A execução do PRR “é para ontem”, apontou o ministro, ciente de que “não são as 26 mil casas do PRR que vão resolver o problema da habitação em Portugal”, mas que é fundamental assegurar “o cumprimento absoluto” dessa meta.
Por outro lado, acrescentou Miguel Pinto Luz, as mais de 7.000 candidaturas apresentadas “correspondem a mais de 50.000 fogos, quando o PRR só prevê 26.000”.
Ora, o Governo quer encontrar “soluções” para as candidaturas que fiquem de fora, porque é necessário aumentar a oferta e porque pode dar-se o caso de, mais à frente no processo, se verificar que as candidaturas aprovadas “não se concretizaram por razões do próprio município, por razões de licenciamento, por razões de atrasos na construção”.
Esta espécie de bolsa extraordinária “não é uma medida de curto prazo, porque está a ser estudada do ponto de vista do impacto financeiro”, ressalvou o ministro, adiantando que haverá novidades no prazo de 30 dias.
Sobre o Alojamento Local
As autarquias voltam a poder decidir, com “autonomia”, sobre as novas licenças de alojamento local, disse também o ministro das Infraestruturas e Habitação, confirmando ainda a revogação do imposto extraordinário sobre este sector de actividade.
Antes da apresentação formal da Estratégia para a Habitação, Miguel Pinto Luz justificou a mudança política com a intenção de “reforçar o papel dos municípios”.
Reconhecendo que o alojamento local “de alguma forma impacta nas políticas de habitação, sejam elas de oferta pública, sejam elas de oferta privada”, o Governo frisa “acreditar na capacidade” das câmaras municipais para decidir.
“Os municípios terão uma palavra a dizer sobre isso”, vincou o ministro, acrescentando que a decisão terá “autonomia”, ainda que tenha de estar “de acordo com a legislação geral”.
Isso não significa que o Governo não concorde com a proibição de novas licenças.
“A proibição, se calhar, em Lisboa, fará sentido”, admite o ministro, mas ressalvando que “é uma decisão que caberá à câmara” da capital.
“Noutros sítios não faz sentido e, portanto, pode perder[-se] potencial e competitividade económica nessas regiões. Nós não queremos isso”, realçou.
Na Estratégia para a Habitação apresentada hoje pelo Governo (PSD-CDS/PP), prevê-se igualmente a revogação da Contribuição Extraordinária sobre o Alojamento Local, uma das medidas mais contestadas do pacote Mais Habitação, aprovado pelo anterior Governo socialista e em vigor, como lei, desde 07 de Outubro do ano passado.

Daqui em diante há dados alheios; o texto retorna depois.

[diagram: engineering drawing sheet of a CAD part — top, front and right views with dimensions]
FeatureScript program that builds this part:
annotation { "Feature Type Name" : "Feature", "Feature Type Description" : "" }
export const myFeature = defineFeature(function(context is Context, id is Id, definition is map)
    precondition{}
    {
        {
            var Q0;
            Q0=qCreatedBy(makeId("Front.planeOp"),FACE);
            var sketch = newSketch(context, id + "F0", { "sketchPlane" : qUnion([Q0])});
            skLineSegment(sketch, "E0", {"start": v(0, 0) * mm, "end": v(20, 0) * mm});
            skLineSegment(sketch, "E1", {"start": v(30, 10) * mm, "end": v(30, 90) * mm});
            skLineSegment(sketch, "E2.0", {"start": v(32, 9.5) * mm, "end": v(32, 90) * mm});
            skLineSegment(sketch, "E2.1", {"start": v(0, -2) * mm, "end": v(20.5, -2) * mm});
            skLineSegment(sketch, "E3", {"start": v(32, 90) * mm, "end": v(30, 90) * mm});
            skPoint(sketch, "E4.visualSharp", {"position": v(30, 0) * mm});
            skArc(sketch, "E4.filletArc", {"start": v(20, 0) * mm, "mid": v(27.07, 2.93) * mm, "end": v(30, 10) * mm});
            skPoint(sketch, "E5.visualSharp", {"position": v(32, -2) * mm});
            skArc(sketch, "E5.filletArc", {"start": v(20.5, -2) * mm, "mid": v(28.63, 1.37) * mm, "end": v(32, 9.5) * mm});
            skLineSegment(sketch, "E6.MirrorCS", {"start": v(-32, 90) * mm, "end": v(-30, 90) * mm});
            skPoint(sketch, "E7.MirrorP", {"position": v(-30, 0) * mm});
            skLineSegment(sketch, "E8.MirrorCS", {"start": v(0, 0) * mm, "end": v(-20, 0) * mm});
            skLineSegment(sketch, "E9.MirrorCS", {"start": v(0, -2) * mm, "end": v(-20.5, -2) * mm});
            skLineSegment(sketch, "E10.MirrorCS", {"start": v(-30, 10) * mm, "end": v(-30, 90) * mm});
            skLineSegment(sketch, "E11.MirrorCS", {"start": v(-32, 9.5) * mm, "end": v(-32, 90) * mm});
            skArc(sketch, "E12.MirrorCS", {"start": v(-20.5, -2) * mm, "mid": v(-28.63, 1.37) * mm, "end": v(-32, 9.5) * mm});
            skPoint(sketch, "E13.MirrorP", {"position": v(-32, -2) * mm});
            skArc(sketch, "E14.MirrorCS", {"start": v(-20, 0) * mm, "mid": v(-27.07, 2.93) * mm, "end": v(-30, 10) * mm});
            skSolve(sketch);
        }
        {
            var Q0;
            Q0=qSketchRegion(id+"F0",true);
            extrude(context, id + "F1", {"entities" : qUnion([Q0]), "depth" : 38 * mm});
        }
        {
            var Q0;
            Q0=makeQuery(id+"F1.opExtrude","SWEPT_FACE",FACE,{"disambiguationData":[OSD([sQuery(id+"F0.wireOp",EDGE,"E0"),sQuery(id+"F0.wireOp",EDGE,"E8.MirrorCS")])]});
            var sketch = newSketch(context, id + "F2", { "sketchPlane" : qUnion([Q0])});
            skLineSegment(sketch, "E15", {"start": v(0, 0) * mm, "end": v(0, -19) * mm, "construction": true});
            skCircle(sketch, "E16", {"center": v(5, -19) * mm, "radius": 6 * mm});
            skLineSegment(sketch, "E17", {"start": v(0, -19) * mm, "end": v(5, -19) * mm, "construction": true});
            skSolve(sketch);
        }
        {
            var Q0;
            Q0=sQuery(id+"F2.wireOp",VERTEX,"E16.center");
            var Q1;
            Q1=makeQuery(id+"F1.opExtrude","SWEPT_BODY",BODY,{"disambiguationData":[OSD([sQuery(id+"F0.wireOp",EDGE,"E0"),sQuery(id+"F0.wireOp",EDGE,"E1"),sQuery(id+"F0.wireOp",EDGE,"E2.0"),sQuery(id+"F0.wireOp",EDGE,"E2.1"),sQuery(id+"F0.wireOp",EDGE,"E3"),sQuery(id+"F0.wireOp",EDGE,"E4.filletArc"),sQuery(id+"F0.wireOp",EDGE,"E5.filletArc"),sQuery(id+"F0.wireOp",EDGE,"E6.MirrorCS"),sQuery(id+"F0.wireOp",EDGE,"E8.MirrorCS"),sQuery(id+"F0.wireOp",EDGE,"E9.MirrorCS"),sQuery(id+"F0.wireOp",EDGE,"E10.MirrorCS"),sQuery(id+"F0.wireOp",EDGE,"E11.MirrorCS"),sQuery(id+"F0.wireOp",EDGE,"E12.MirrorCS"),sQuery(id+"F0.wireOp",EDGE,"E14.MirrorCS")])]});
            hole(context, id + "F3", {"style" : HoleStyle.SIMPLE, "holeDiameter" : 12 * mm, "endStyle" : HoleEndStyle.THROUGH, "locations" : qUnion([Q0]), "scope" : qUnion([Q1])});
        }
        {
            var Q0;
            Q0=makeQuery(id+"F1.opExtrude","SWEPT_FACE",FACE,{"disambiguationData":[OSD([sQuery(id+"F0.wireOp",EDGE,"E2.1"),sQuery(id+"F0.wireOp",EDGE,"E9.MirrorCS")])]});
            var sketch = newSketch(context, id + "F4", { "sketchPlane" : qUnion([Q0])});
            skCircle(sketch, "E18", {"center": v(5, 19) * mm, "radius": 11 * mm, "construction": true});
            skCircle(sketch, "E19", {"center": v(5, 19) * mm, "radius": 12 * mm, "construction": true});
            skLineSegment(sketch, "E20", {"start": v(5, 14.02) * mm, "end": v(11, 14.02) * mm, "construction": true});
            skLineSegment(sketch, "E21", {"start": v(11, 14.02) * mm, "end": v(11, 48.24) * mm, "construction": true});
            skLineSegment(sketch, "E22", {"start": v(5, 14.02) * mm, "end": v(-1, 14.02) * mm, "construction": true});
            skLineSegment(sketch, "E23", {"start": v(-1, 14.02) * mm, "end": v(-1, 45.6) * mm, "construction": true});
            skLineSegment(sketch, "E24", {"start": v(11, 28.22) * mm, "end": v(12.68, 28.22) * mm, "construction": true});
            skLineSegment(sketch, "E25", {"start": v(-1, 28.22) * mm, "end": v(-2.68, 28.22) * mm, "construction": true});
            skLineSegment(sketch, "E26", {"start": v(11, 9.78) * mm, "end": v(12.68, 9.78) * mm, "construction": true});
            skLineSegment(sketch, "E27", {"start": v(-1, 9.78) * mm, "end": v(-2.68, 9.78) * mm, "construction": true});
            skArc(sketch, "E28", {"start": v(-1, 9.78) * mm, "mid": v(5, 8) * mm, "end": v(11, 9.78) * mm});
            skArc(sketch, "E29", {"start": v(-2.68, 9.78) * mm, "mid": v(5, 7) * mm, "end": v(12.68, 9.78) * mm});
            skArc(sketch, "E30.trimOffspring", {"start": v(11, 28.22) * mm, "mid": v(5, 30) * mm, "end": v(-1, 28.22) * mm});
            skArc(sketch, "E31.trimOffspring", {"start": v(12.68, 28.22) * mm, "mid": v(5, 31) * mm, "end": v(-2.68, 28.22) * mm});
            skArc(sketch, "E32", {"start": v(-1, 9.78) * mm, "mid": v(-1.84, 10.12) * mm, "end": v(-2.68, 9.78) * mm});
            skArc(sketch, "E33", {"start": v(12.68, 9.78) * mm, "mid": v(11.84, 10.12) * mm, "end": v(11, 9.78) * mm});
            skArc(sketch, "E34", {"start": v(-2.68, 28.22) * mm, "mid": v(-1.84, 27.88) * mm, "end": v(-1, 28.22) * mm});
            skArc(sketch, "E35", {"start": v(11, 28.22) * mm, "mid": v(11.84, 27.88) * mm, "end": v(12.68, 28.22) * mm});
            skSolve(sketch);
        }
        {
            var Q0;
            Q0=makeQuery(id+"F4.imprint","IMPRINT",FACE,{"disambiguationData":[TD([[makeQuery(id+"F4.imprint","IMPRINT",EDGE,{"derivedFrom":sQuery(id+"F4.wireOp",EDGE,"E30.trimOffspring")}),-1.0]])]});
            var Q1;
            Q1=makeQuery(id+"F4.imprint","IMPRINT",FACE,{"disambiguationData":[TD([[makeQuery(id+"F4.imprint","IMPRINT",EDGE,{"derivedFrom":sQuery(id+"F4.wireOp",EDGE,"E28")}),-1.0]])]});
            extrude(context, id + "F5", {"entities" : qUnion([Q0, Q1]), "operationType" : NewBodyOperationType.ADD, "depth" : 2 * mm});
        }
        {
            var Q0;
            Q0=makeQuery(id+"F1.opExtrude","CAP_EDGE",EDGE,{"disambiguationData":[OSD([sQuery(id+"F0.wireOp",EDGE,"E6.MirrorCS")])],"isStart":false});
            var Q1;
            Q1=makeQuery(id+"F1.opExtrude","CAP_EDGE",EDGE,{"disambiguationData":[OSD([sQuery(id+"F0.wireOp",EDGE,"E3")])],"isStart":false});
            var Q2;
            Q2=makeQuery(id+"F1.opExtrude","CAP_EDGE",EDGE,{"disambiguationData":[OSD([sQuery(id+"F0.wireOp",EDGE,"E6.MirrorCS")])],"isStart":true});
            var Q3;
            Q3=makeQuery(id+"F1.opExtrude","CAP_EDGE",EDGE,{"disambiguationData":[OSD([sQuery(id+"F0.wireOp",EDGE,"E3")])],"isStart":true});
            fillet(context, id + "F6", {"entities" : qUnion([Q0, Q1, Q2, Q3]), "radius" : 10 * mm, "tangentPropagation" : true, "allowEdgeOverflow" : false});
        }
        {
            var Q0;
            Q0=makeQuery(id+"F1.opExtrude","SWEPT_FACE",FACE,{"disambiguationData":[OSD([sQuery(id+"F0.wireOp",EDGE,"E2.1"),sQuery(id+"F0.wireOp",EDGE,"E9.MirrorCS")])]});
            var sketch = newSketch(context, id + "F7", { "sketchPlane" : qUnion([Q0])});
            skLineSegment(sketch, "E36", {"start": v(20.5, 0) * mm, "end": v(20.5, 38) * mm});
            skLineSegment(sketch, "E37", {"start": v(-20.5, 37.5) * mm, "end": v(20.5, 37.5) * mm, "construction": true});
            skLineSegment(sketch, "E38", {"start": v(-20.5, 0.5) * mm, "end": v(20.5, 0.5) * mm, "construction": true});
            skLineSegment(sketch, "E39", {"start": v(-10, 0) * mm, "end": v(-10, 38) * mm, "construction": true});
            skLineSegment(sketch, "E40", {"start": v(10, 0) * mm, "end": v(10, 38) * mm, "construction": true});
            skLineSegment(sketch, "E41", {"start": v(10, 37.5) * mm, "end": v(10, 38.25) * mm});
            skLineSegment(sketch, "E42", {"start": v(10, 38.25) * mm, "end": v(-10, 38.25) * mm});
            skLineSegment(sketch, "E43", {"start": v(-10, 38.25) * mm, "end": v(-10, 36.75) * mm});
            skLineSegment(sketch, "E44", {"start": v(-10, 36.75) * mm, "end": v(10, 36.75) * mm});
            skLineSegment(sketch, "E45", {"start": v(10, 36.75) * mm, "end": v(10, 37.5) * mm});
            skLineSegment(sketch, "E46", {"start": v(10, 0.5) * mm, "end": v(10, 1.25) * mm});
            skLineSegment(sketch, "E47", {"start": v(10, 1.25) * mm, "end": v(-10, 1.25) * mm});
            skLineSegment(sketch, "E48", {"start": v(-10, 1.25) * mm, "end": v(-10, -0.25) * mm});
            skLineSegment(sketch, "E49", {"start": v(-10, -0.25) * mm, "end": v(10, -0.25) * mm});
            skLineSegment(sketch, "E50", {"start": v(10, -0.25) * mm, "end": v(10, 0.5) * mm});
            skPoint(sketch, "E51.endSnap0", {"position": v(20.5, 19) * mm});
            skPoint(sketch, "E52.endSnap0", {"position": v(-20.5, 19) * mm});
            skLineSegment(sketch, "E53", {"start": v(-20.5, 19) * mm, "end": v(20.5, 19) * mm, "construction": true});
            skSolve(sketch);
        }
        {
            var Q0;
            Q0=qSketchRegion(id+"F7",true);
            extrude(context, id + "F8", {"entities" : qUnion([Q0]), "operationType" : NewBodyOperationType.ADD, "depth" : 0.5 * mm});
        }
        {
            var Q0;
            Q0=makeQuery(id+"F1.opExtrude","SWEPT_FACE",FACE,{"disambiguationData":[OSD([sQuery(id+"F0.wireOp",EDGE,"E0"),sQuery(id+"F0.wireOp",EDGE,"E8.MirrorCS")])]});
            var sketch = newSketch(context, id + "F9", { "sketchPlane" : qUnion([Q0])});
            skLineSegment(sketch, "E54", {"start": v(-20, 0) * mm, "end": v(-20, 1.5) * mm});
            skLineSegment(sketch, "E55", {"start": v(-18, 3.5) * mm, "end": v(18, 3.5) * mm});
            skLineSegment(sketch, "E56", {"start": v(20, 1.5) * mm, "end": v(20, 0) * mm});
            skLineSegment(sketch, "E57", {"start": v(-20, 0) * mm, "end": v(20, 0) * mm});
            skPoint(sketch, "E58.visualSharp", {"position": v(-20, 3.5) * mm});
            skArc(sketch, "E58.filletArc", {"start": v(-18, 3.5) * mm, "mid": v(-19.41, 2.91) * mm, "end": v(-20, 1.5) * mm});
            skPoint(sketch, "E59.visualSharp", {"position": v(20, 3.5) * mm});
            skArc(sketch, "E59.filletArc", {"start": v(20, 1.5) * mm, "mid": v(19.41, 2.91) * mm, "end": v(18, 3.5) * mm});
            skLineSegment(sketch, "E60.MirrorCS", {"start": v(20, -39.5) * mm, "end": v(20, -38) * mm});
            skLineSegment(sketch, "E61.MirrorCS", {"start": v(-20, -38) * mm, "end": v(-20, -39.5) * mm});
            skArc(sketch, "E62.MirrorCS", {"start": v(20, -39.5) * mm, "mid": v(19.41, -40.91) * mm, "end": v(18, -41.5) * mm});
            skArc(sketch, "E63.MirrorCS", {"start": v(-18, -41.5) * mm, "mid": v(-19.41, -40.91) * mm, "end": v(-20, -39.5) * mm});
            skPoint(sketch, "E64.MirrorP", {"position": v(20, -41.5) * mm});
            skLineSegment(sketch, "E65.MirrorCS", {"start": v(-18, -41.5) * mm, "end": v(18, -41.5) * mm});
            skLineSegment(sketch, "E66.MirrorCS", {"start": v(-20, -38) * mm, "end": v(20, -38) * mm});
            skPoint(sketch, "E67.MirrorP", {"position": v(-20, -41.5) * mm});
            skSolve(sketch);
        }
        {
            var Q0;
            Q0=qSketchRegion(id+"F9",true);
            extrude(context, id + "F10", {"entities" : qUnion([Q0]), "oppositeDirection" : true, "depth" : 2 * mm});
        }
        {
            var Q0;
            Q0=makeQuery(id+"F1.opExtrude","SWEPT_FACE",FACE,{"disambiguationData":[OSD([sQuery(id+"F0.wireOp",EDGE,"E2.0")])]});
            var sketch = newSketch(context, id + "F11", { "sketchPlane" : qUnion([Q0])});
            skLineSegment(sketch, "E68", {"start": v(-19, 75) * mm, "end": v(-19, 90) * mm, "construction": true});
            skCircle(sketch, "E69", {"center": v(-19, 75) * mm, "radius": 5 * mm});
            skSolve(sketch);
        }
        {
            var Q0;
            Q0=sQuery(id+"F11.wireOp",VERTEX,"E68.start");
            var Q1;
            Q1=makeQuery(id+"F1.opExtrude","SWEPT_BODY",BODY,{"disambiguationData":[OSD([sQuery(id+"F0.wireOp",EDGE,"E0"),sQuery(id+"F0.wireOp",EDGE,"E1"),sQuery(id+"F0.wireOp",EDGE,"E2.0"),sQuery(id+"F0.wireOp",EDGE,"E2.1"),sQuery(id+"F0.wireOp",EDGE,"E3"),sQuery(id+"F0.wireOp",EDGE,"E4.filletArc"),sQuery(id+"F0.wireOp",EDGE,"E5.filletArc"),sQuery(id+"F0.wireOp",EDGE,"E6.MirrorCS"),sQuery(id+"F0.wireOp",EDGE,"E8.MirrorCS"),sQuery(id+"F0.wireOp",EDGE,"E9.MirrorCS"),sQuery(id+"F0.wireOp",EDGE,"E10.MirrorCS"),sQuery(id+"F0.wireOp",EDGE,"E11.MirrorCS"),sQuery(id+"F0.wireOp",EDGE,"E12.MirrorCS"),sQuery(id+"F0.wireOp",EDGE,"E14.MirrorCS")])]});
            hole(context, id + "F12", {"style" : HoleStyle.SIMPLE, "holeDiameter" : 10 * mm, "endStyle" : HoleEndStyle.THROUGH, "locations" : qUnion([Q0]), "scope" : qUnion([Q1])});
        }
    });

As medidas relacionadas com o alojamento local são, na Estratégia para a Habitação do actual Governo, das que têm mais rápida execução (a dez dias) e incluem também a revogação da caducidade da licença e da transmissibilidade dos alojamentos locais.
Para Miguel Pinto Luz, “o que estava mal na anterior lei” é “tratar de forma igual aquilo que é objectivamente diferente”.
E deixou um exemplo: “os empreendimentos de alojamento local no Algarve não são os mesmos de Lisboa, o alojamento local nas Caldas da Rainha é diferente do alojamento local no Porto.”
Com a revogação das medidas sobre o alojamento local, o Governo assume “uma visão descentralizada”, para “tratar diferente aquilo que é preciso tratar de forma diferente”, distingue.
Já o Programa de Governo, apresentado em 10 de Abril, assumira a intenção de revogar as medidas aprovadas pelo anterior executivo socialista que o novo Governo considera “erradas”, entre as quais o arrendamento forçado, os congelamentos de rendas e as “medidas penalizadoras” do alojamento local.
Com 30 medidas, a Estratégia para a Habitação, apresentada hoje, veio confirmar isso mesmo.